The illusory effect detected in the present study is thought to be caused by auditory brainstem activity that passes through the thalamic radiation to the primary visual cortex (Arden et al., 2003). Possible involvement of sub-cortical, especially thalamic, structures in this task is noteworthy because two studies of multimodal integration found evidence of abnormal thalamic activity in subjects with ASD. Abnormal thalamic activation was found in subjects with autism during auditory–visual integration of emotional cues (Hall et al., 2003), and in a study of visuo-motor integration subjects with autism showed abnormal activation patterns which were hypothesized to be related to developmental disturbances in thalamo-cortical afferents (Muller et al., 2003). Moreover, there are indications that the thalamus is smaller in men with high-functioning autism than in normal control men (Tsatsanis et al., 2003). Surprisingly, a recent study indicated more extensive thalamo-cortical functional connectivity in high functioning men with autism, compared to controls, which is in contrast to the hypothesis of general underconnectivity in ASD (Mizuno, Villalobos, Davies, Dahl, & Muller, 2006). The apparently normal performance of subjects with ASD in the present study does not support the idea that abnormalities in thalamic functioning play an important role in the potential problems with auditory–visual integration shown by high-functioning individuals with ASD, although different pathways might be involved. For instance, it has been suggested that autistic adults may use the non-classical auditory pathways (Moller, Kern, & Grannemann, 2005), which are known to regress with age in healthy individuals (Moller & Rollins, 2002). Obviously, the present results do not exclude abnormal multimodal integration at later processing stages, which involve other brain areas, such as the such as the superior temporal sulcus (STS) (e.g. Boddaert et al., 2004).

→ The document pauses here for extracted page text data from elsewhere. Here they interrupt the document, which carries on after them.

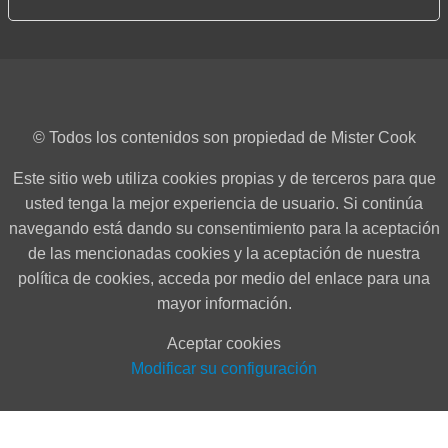
© Todos los contenidos son propiedad de Mister Cook
Este sitio web utiliza cookies propias y de terceros para que
usted tenga la mejor experiencia de usuario. Si continúa
navegando está dando su consentimiento para la aceptación
de las mencionadas cookies y la aceptación de nuestra
política de cookies, acceda por medio del enlace para una
mayor información.
Aceptar cookies
Modificar su configuración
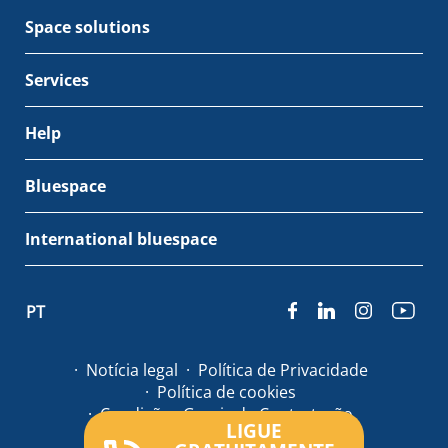
Space solutions
Services
Help
Bluespace
International bluespace
PT
Notícia legal
Política de Privacidade
Política de cookies
Condições Gerais de Contratação
LIGUE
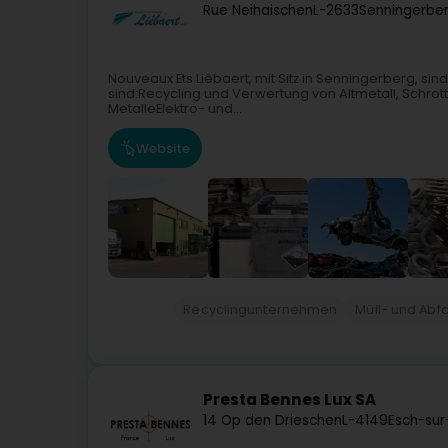
Rue Neihaischen
L-2633
Senningerbe
Nouveaux Ets Liébaert, mit Sitz in Senningerberg, sin
sind:Recycling und Verwertung von Altmetall, Schrot
MetalleElektro- und...
Website
Recyclingunternehmen
Müll- und Abf
Presta Bennes Lux SA
14 Op den Drieschen
L-4149
Esch-sur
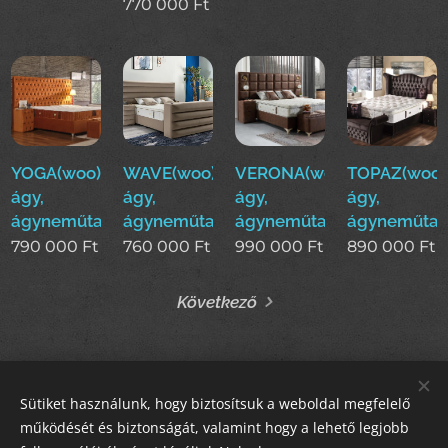
770 000
Ft
YOGA(woo)boxspring
WAVE(woo)boxspring
VERONA(woo)boxspring
TOPAZ(woo)
ágy,
ágy,
ágy,
ágy,
ágyneműtartós
ágyneműtartós
ágyneműtartós
ágyneműtar
790 000
Ft
760 000
Ft
990 000
Ft
890 000
Ft
Következő
Sütiket használunk, hogy biztosítsuk a weboldal megfelelő
STIL GALLERY KFT
működését és biztonságát, valamint hogy a lehető legjobb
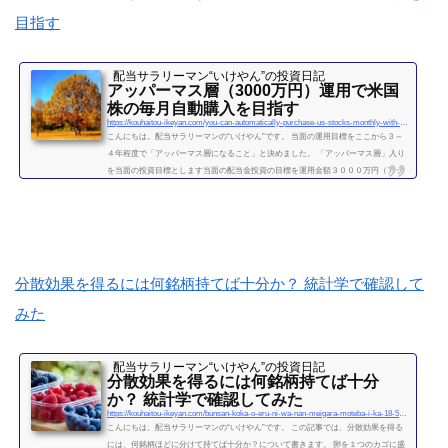
目指す
配当サラリーマン“いけやん”の投資日記 ​
アッパーマス層（3000万円）運用で米国
株の毎月自動購入を目指す
https://kouhaitou-ikeyan.com/you-can-automatically-purchase-us-stocks-monthly-with-upper-mass-management
こんにちは。配当サラリーマンの“いけやん”です。 当面の運用目標をここから３～
４年程度で「アッパーマス層になること」と決めました。 「アッパーマス層」入り
を当面の投資目標とします当面の配当金投資の目標を運用金額３０００万円（アッ
パーマス層）になることと決めました。 アッパーマス層とは「アッパーマス層」と
は、金融資産を３０００万円以上５０００万円未満のゾーンをいいます。野村総研
の調査では、保有する金融資産額に応じて、階層が次の図によって分類されていま
す。 超富裕層：5億円以上 富裕層：1...
続きを読む
分散効果を得るには何銘柄持てば十分か？ 統計学で確認して
みた
配当サラリーマン“いけやん”の投資日記 ​
分散効果を得るには何銘柄持てば十分
か？ 統計学で確認してみた
https://kouhaitou-ikeyan.com/bunsan-koka-o-eru-ni-wa-nan-meigara-moteba-i-ka-18-5000-how-many-stocks-should-i-have-for-the-diversification-effect
こんにちは。配当サラリーマンの“いけやん”です。 この記事では、分散効果を得る
には、何銘柄ほどに分けて持てば十分か？について書きます。 卵を１つのカゴに盛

It should be noted that the precise mechanisms of the auditory–visual illusion are not yet established. In addition, the subjects in the present study are a distinct group of high functioning young adults, and abnormal auditory–visual integration might be present in other (low-functioning or younger) subjects with ASD. However, the present data suggest that, at least in high-functioning adults with ASD, any problems in domains of functioning that rely on both visual and auditory information, such as emotion and language processing, are not likely to be the result of abnormal low-level auditory–visual integration.